I was wondering, is there any possibility to create a table without a primary key, but with two foreign keys, where the foreign keys pairs are always different?
For example, a STOCK
table with item_id
and warehouse_id
as foreign keys from ITEMS
and WAREHOUSES
tables. So same item can be in different warehouses. The view of the table:
item_id warehouse_id quantity
10 200 1000
10 201 3000
10 202 10000
11 200 7000
11 202 2000
12 203 5000
Or do i have to create unused primary key field with auto increment or something? The database is oracle.
Thanks!
You don't have to create a "unused" primary key field, but it often makes life simpler. (As Paul T points out, you'd have to specified both field to delete a row).

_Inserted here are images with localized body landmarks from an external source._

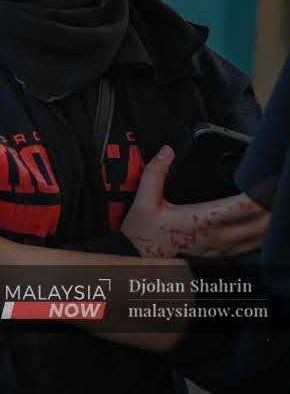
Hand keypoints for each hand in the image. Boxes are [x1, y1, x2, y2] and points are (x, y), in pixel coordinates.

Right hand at [120, 145, 268, 257]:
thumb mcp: (143, 201)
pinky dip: (262, 237)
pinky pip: (252, 248)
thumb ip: (155, 173)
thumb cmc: (144, 234)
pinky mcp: (223, 257)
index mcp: (202, 219)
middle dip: (271, 207)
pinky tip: (262, 228)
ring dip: (269, 222)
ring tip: (273, 207)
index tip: (266, 183)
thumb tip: (167, 152)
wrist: (139, 262)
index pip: (241, 206)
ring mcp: (223, 249)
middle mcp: (218, 236)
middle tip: (273, 193)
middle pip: (260, 223)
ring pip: (260, 238)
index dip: (258, 194)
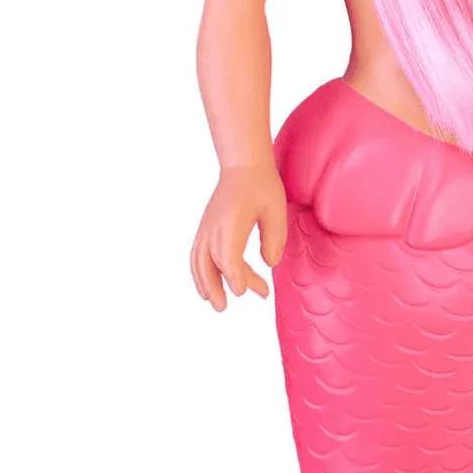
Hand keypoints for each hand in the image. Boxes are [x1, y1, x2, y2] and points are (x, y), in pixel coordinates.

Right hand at [190, 165, 288, 309]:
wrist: (243, 165)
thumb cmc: (262, 185)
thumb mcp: (276, 209)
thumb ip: (274, 238)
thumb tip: (270, 264)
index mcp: (231, 222)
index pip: (228, 256)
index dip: (234, 276)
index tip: (244, 292)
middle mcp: (214, 227)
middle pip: (210, 263)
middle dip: (216, 288)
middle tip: (225, 307)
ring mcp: (206, 227)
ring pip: (199, 261)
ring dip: (205, 283)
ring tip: (215, 303)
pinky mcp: (206, 227)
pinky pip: (197, 254)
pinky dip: (199, 272)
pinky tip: (207, 285)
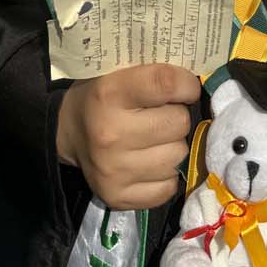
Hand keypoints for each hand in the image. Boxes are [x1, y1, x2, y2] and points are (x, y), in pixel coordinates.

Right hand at [56, 63, 200, 209]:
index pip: (166, 84)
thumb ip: (155, 70)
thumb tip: (199, 78)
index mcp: (109, 94)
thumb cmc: (102, 95)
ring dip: (172, 146)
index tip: (187, 87)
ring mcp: (114, 170)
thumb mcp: (120, 71)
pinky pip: (169, 188)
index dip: (186, 84)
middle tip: (161, 115)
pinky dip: (165, 175)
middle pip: (179, 123)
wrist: (67, 132)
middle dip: (176, 116)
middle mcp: (110, 135)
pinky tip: (149, 162)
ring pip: (178, 156)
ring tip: (154, 139)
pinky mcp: (118, 197)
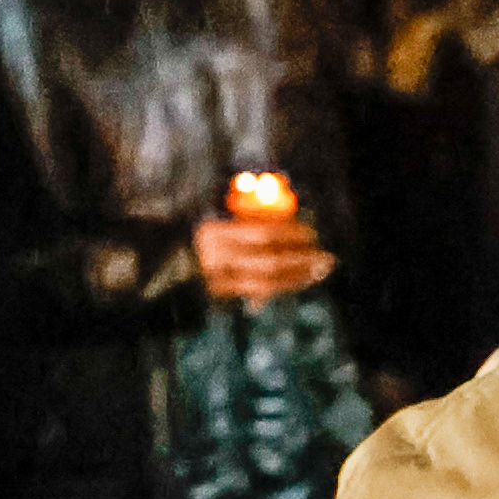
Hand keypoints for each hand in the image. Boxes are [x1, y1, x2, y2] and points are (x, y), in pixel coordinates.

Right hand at [193, 212, 337, 302]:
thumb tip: (288, 203)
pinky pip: (262, 293)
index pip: (262, 234)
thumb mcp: (224, 212)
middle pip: (269, 261)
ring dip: (299, 275)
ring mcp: (217, 280)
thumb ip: (252, 209)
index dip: (291, 233)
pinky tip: (305, 278)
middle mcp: (214, 259)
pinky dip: (287, 285)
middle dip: (301, 258)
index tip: (312, 232)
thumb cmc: (206, 228)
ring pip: (268, 282)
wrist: (172, 258)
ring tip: (322, 268)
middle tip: (326, 255)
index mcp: (214, 232)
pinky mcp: (224, 294)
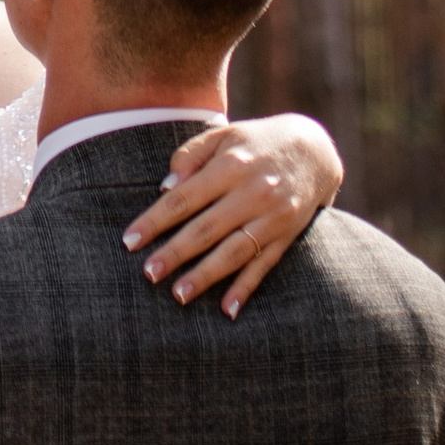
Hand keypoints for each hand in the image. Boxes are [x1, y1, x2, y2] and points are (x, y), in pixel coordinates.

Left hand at [121, 113, 344, 315]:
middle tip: (148, 274)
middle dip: (175, 253)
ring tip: (179, 295)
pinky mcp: (287, 235)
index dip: (155, 220)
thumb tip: (165, 187)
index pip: (184, 197)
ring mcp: (272, 216)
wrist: (314, 150)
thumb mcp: (224, 134)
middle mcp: (253, 192)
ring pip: (234, 251)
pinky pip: (264, 266)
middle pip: (206, 228)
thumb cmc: (256, 142)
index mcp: (231, 165)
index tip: (129, 240)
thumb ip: (190, 155)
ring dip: (206, 276)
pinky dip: (246, 288)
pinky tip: (227, 310)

I often name such columns "PK", to make their limited utility obvious.
Like this:
If you aren't doing any sort of query that needs it, you don't need a primary key. It makes it a tiny bit harder to delete a record unambiguously, though. You might want to put a unique constraint on item_id,warehouse_id if Oracle allows that.
yes it is called a compound primary key
You want a compound primary key.
Like everyone has said, you can create a primary from 2 columns. You don't have to create an artificial auto increment column.
Also, bear in mind that foreign keys serve a different purpose than primary keys. So you can't replace a primary key with 2 foreign keys.